Lucros e Exportações no Setor do Calçado: Uma Realidade que Contrasta com as Condições Laborais
Nos últimos meses, a APICCAPS intensificou os seus esforços mediáticos para enaltecer a excelência da produção nacional de artigos de pele e calçado. Entre campanhas protagonizadas por figuras públicas e relatórios otimistas sobre exportações recordes, pinta-se um retrato de um setor vibrante, inovador e em constante crescimento. No entanto, por trás desse brilho está uma realidade laboral que a associação patronal evita expor: condições de trabalho precárias, salários estagnados e um setor que depende do mínimo legal para sobreviver.
Os números, de facto, impressionam. As exportações de artigos de pele cresceram 57,4% nos últimos cinco anos, totalizando 310 milhões de euros. O segmento de malas sozinho aumentou 12,9%, atingindo 149 milhões de euros em exportações.
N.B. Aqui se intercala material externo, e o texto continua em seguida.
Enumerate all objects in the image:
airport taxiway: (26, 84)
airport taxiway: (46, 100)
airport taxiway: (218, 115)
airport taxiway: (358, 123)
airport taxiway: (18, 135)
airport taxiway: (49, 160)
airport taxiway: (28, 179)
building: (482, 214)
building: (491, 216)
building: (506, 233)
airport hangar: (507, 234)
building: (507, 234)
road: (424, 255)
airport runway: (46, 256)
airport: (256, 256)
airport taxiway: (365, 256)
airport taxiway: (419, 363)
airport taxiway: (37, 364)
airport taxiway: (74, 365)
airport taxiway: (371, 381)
Contudo, este progresso económico não se reflete na vida dos trabalhadores. O subsídio de alimentação permanece nos 2,50 euros diários, o valor mínimo legal. Salários base continuam equiparados ao Salário Mínimo Nacional, ignorando a inflacionária perda de poder de compra e os custos crescentes do custo de vida.
A APICCAPS, enquanto representante de uma indústria que emprega dezenas de milhares de pessoas, prefere focar-se em campanhas publicitárias e eventos glamorosos, negligenciando a discussão de condições de trabalho. Em setembro de 2023, num movimento que gerou profunda indignação entre os sindicatos representativos, a associação celebrou um novo Contrato Coletivo de Trabalho (CCT) com um sindicato de representação quase inexistente no setor.
As negociações do CCT, que supostamente retomam este mês de janeiro, são vistas com ceticismo pelos sindicatos. Ao mesmo tempo, a APICCAPS continua a beneficiar de financiamento público para promoção e desenvolvimento do setor, alimentando uma narrativa de sucesso que é, na melhor das hipóteses, incompleta.
Os trabalhadores do setor não precisam apenas de marketing. Precisam de uma associação patronal que os respeite e valorize, reconhecendo que o sucesso econômico não é sustentável sem um compromisso com condições laborais dignas.
Afinal, qual é o verdadeiro preço do sucesso? A história do calçado português merece ser contada em toda a sua verdade, não apenas no que brilha nas campanhas publicitárias, mas também no que resiste, dia após dia, nas fábricas e oficinas.